Work request
Omit the pictures, then reproduce every remaining record exactly.

(Data records)
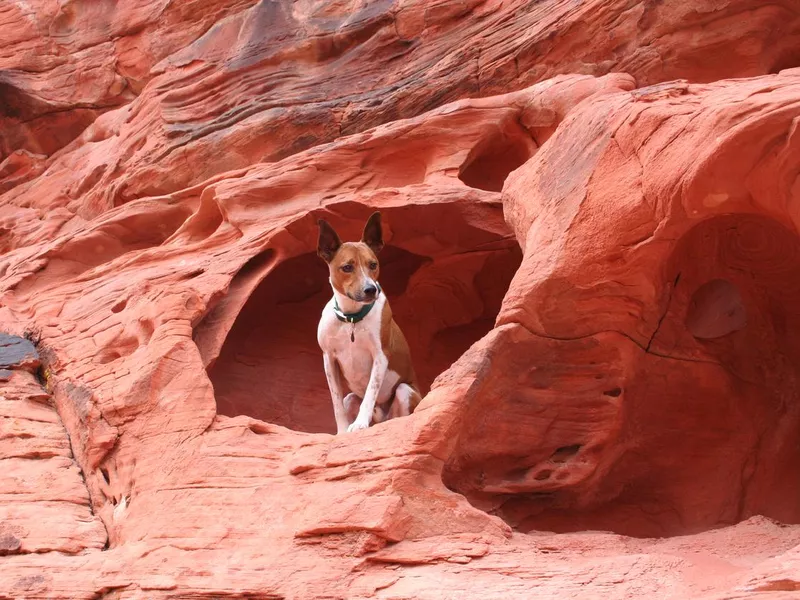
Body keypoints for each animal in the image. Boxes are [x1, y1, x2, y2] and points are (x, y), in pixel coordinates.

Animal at [316, 211, 422, 432]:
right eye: (347, 267)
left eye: (373, 264)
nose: (370, 289)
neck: (352, 319)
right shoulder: (328, 359)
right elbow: (336, 402)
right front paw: (342, 431)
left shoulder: (380, 356)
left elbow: (370, 393)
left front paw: (359, 424)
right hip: (351, 398)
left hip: (404, 390)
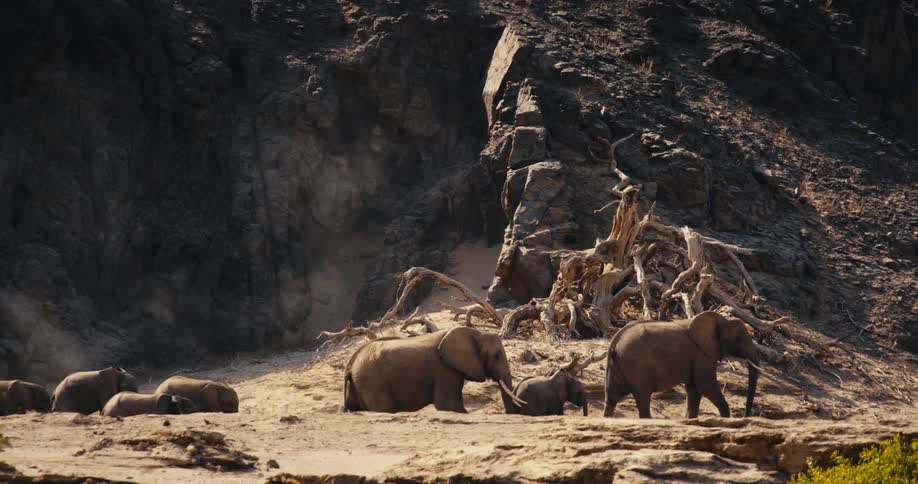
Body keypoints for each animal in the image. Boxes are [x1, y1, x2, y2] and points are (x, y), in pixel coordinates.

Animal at [342, 327, 525, 413]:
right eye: (496, 356)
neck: (477, 333)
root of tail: (350, 364)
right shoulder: (443, 368)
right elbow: (448, 406)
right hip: (372, 382)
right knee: (384, 409)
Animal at [603, 311, 760, 419]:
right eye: (738, 338)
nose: (746, 416)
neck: (721, 319)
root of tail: (614, 342)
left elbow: (694, 389)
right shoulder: (702, 354)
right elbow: (705, 386)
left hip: (615, 366)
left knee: (612, 397)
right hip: (636, 365)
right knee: (642, 396)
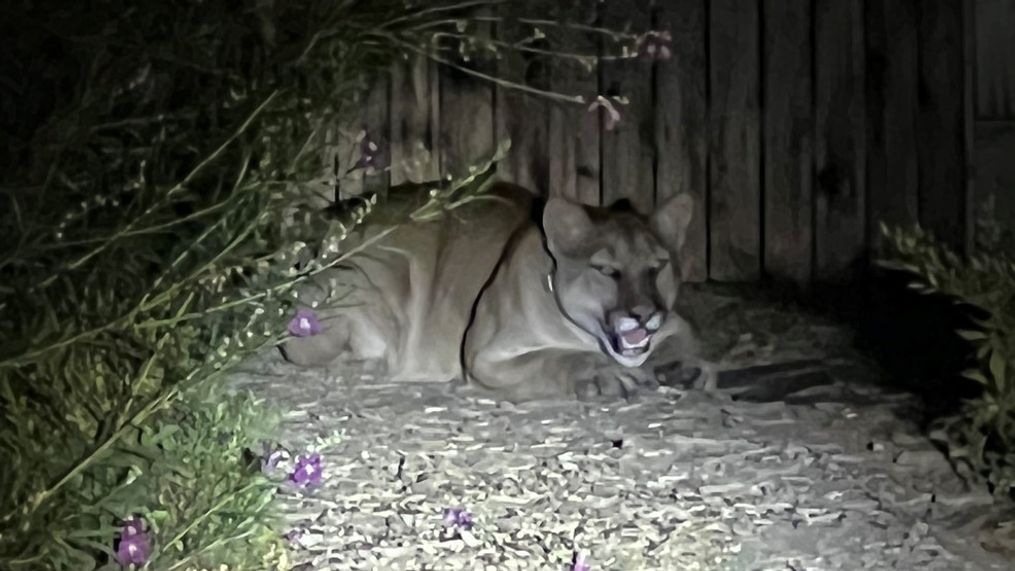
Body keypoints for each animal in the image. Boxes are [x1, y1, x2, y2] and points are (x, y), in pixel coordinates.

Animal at [278, 180, 706, 399]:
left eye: (658, 266)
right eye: (606, 270)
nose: (644, 315)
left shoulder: (674, 321)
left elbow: (684, 336)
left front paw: (682, 367)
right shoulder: (486, 356)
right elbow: (556, 357)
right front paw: (603, 373)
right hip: (380, 271)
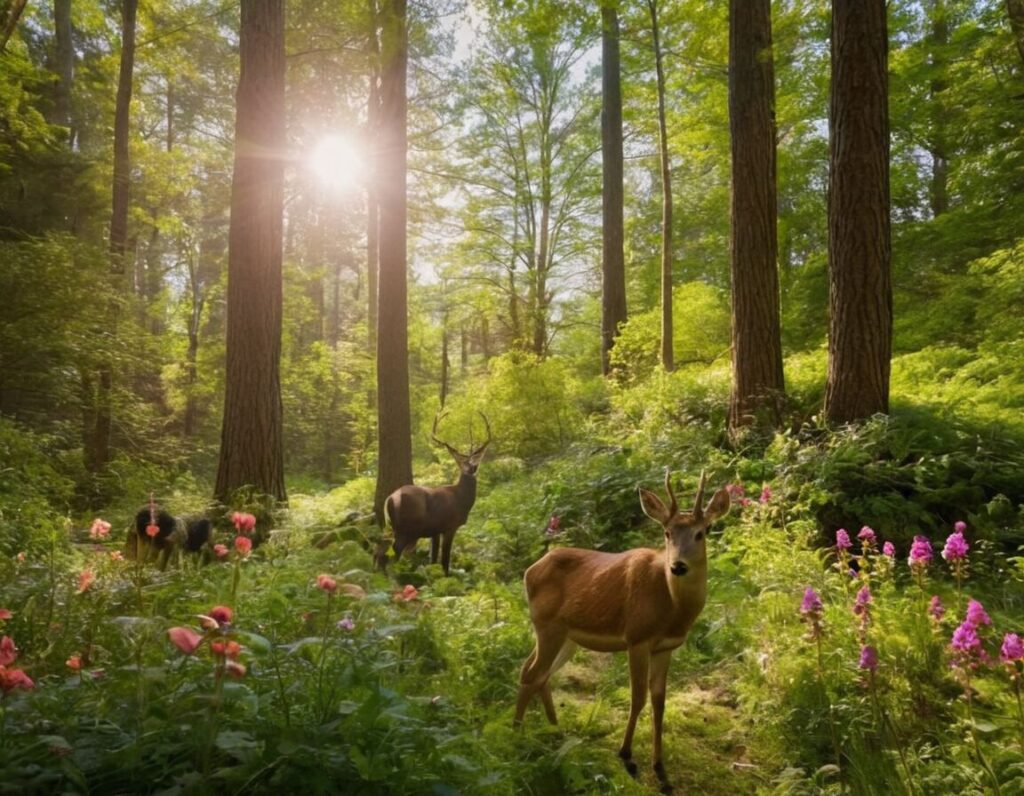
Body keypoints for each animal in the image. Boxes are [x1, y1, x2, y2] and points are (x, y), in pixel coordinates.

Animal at [385, 413, 493, 573]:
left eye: (474, 462)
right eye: (462, 463)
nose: (472, 468)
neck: (461, 499)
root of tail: (391, 498)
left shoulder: (434, 530)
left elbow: (433, 559)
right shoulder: (450, 526)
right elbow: (445, 560)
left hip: (393, 527)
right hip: (406, 528)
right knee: (394, 552)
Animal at [516, 469, 733, 790]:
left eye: (701, 532)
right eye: (667, 533)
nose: (678, 566)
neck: (671, 610)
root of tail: (530, 570)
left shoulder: (666, 647)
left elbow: (659, 700)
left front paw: (660, 767)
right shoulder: (637, 638)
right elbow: (638, 696)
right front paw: (627, 755)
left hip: (566, 636)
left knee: (537, 673)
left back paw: (555, 730)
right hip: (547, 625)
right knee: (532, 673)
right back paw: (516, 734)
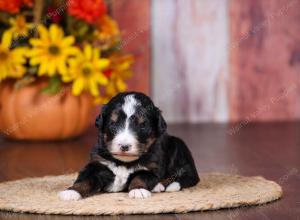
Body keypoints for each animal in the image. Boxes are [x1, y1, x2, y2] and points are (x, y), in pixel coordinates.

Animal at [58, 92, 199, 200]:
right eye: (113, 123)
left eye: (142, 125)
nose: (124, 146)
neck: (124, 162)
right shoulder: (97, 164)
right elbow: (84, 179)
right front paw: (71, 192)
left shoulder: (152, 167)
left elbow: (141, 176)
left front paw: (138, 190)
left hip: (178, 147)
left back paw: (159, 186)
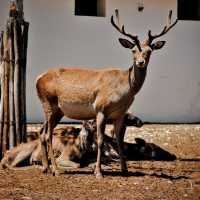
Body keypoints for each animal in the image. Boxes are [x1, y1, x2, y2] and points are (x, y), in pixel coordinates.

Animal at [35, 9, 177, 178]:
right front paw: (98, 172)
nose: (140, 62)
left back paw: (45, 168)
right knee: (47, 134)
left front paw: (125, 170)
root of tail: (38, 79)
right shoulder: (100, 109)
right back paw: (55, 170)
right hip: (49, 103)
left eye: (149, 51)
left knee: (41, 131)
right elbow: (101, 140)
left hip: (57, 111)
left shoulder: (120, 114)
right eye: (133, 50)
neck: (125, 89)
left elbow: (119, 141)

Task response
Body keypoints for each animal in the image. Boxes are [x1, y1, x2, y2] and points are (x, y), in pixel coordinates.

Animal at [316, 211, 422, 432]:
right eye: (347, 267)
left eye: (373, 264)
nose: (370, 289)
neck: (352, 319)
right shoulder: (328, 359)
right elbow: (336, 402)
right front paw: (342, 431)
left shoulder: (380, 356)
left elbow: (370, 393)
left front paw: (359, 424)
right hip: (351, 398)
left hip: (404, 390)
Body keypoints for each animal in the image. Boxes are [x1, y1, x2, y2] and points are (x, y), in pixel coordinates.

Animal at [342, 327, 525, 413]:
right eye: (496, 356)
neck: (477, 333)
root of tail: (350, 364)
right shoulder: (443, 368)
right elbow: (448, 406)
right hip: (372, 382)
right knee: (384, 409)
Animal at [603, 311, 760, 419]:
right eye: (738, 338)
nose: (746, 416)
neck: (721, 319)
root of tail: (614, 342)
left elbow: (694, 389)
right shoulder: (702, 354)
right elbow: (705, 386)
left hip: (615, 366)
left knee: (612, 397)
right hip: (636, 365)
right knee: (642, 396)
Body keypoints for each animal in the image. Boxes are [x1, y1, x2, y2] and points are (x, y), in pixel coordinates.

Animal at [278, 180, 706, 399]:
left eye: (658, 266)
right eye: (606, 270)
nose: (644, 315)
left shoulder: (674, 321)
left elbow: (684, 336)
left front paw: (682, 367)
right shoulder: (486, 356)
right elbow: (556, 357)
right front paw: (603, 373)
right hip: (380, 271)
Body keypoints for each animal in the image. Boxes are [x1, y1, x2, y2] and points are (x, y), in pixel coordinates.

Animal at [385, 413, 493, 573]:
left eye: (474, 462)
right eye: (462, 463)
nose: (472, 468)
neck: (461, 499)
root of tail: (391, 498)
left shoulder: (434, 530)
left elbow: (433, 559)
right shoulder: (450, 526)
right elbow: (445, 560)
left hip: (393, 527)
right hip: (406, 528)
right knee: (394, 552)
Animal at [516, 469, 733, 790]:
left eye: (701, 532)
right eye: (667, 533)
nose: (678, 566)
neck: (671, 610)
root of tail: (530, 570)
left shoulder: (666, 647)
left elbow: (659, 700)
left front paw: (660, 767)
right shoulder: (637, 638)
right elbow: (638, 696)
right front paw: (627, 755)
left hip: (566, 636)
left knee: (537, 673)
left back paw: (555, 730)
right hip: (547, 625)
right knee: (532, 673)
right back paw: (516, 734)
Body keypoints for each animal in the image. Boxes are [x1, y1, x2, y2] and points are (x, y), in pixel coordinates.

Animal at [58, 92, 199, 200]:
right eye: (113, 123)
left eye: (142, 125)
nose: (124, 146)
neck: (124, 162)
right shoulder: (97, 164)
right elbow: (84, 179)
right front paw: (71, 192)
left shoulder: (152, 167)
left elbow: (141, 176)
left front paw: (138, 190)
left hip: (178, 147)
left back paw: (159, 186)
Body keypoints for each animal in the image. Boxes are [x1, y1, x2, y2] and points are (x, y), in pixel coordinates.

Animal at [35, 9, 177, 178]:
right front paw: (98, 172)
nose: (140, 62)
left back paw: (45, 168)
right knee: (47, 134)
left front paw: (125, 170)
root of tail: (38, 79)
right shoulder: (100, 109)
right back paw: (55, 170)
right hip: (49, 103)
left eye: (149, 51)
left knee: (41, 131)
right elbow: (101, 140)
left hip: (57, 111)
left shoulder: (120, 114)
right eye: (133, 50)
neck: (125, 89)
left elbow: (119, 141)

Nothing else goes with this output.